In any area of regulation, Australia can learn draw significant lessons not only from various approaches adopted throughout different jurisdictions around the country but also from experience around the world.

The construction industry is no exception, and based on my experience, at least 15 core elements stand out in any best-practice building sector regulation regime.

1.       Dedicated Building Act

An example of what not to do can be seen through the Environmental Planning and Assessment Act in New South Wales, which essentially represents a disorganised patchwork of planning, building and local government regulations which do not work together in a harmonised way.

Instead, far better approaches can be found in New Zealand, Japan Singapore and Victoria, where specific Building Acts deal specially with building regulations in a deliberate and effective manner.

2.       Strong building consent/occupancy permit regime

Under no circumstances should work be allowed to start without permits. Nor should permits be allowed to be issued until plans and specifications comply with building regulations, relevant technical codes and standards, and buildings should not be able to be occupied until occupation permits are issued.

3.       Licensed officials only

Only licensed and suitably qualified building surveyors should be able to grant statutory permits and certificates.

4.       Building officials as creatures of statute

Building officials play a crucial role in building control. Their profession should be respected accordingly and they should be given statutory powers regarding inspections and issuing of enforcement and non-compliance notices and orders.

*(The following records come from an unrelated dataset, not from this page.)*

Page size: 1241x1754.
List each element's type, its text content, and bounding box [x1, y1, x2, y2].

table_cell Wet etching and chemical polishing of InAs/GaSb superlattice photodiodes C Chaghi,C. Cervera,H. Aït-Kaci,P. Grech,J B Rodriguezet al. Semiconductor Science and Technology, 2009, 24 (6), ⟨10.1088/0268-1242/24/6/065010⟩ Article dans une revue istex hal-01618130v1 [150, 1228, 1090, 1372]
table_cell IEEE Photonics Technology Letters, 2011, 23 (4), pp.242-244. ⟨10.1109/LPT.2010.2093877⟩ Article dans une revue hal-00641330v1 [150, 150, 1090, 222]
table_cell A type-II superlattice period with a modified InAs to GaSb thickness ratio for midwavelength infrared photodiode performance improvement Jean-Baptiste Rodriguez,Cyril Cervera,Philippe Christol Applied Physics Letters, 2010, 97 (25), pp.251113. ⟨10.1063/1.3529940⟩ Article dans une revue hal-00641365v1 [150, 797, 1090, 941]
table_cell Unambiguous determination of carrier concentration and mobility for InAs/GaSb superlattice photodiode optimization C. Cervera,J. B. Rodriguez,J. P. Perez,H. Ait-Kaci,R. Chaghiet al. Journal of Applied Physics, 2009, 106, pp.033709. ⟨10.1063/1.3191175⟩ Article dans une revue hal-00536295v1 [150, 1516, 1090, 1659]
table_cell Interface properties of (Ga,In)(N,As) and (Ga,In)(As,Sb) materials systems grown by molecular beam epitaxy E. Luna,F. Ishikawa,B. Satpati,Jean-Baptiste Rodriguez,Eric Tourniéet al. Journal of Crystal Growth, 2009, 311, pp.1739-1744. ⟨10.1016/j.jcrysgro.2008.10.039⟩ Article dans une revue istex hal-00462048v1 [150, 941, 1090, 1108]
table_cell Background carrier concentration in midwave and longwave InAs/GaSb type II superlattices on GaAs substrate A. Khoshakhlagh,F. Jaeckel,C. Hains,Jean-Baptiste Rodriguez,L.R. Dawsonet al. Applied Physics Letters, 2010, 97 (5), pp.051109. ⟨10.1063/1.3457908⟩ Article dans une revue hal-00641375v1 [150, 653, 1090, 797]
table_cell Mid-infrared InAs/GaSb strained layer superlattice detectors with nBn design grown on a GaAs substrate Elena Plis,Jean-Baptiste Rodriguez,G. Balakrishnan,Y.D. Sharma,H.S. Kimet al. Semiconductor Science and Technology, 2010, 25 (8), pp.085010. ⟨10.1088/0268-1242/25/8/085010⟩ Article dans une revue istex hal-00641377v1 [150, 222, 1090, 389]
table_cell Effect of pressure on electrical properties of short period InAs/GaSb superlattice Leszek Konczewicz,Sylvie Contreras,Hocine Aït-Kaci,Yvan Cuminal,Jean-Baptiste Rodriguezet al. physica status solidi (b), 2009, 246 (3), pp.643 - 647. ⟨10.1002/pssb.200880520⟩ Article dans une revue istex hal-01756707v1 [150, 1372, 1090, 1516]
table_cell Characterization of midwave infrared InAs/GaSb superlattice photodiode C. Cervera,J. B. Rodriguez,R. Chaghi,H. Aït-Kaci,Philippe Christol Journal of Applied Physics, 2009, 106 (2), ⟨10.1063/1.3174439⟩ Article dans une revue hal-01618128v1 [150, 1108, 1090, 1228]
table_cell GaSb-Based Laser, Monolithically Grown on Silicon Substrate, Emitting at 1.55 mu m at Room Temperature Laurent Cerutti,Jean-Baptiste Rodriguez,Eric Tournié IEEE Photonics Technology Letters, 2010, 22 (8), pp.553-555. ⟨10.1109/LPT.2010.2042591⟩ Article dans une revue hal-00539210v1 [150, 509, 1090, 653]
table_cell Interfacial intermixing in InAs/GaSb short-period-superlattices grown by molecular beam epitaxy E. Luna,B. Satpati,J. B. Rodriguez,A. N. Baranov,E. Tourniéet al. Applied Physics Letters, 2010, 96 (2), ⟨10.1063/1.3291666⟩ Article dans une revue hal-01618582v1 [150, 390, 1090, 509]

5.       Mandatory inspection powers

There must be mandatory inspection powers, where officials are called upon by Act of parliament to inspect building work and either approve such work or otherwise as appropriate.

6.       Robust licensing regime

All main actors in the building control system – builders, engineers, architects, draftspersons, building inspectors, surveyors and even planners – should be required to be licensed and registered under a strong licensing regime.

7.       Strong licensing body

Likewise, a robust licensing body must be in place to register, discipline and de-register practitioners as appropriate.

8.       Mandatory Practitioner Auditing

To ensure their practices are up to standard, all licence holders should be required to undergo yearly audits. These should be paid for by the licence holder but the auditors should be accredited by the registration body.

9.       Power to Prosecute

Effective powers must be in place to ensure those responsible for non-compliant work can be prosecuted and emergency repairs can be performed without undue delay.

10.   Mandatory insurance

Insurance is the only means by which consumers are guaranteed compensation for unsatisfactory workmanship. It should not be optional for any building practitioner.

11.   Clear liability sunset periods

Limitations regarding time-frames in which legal proceedings for defective building work must be initiated should be clearly set out. Ten years from the day the occupancy permit is issued is ideal.

12.   Fair apportionment of liability

Current systems across a number of jurisdictions in Australia which apportion liability among multiple parties and limit the liability of individual defendants to their judicially assessed share of overall responsibility are sensible and fair.

No one should be made to pay more than the share of the liability for which he or she is responsible.

13.   Building Codes

Building Acts must be supported by strong Building Codes which set out the full gamete of technical requirements and rules. These should inter-operate with the Act in a manner which is perfectly seamless and completely harmonious.

14.   Fast, cheap dispute resolution

Building Acts should specify fast and cost-effective dispute resolution procedures in theatres which are specifically dedicated to building disputes and which have the power to appoint expert witnesses who are suitably qualified to identify and quantify rectification costs.

15.   Prescriptive and performance or objective based design solution pathways

Provided the solutions are appropriately sanctioned by independent peer review panels, performance building codes which allow the choice of prescriptive and performance or objective based design solution pathways have merit.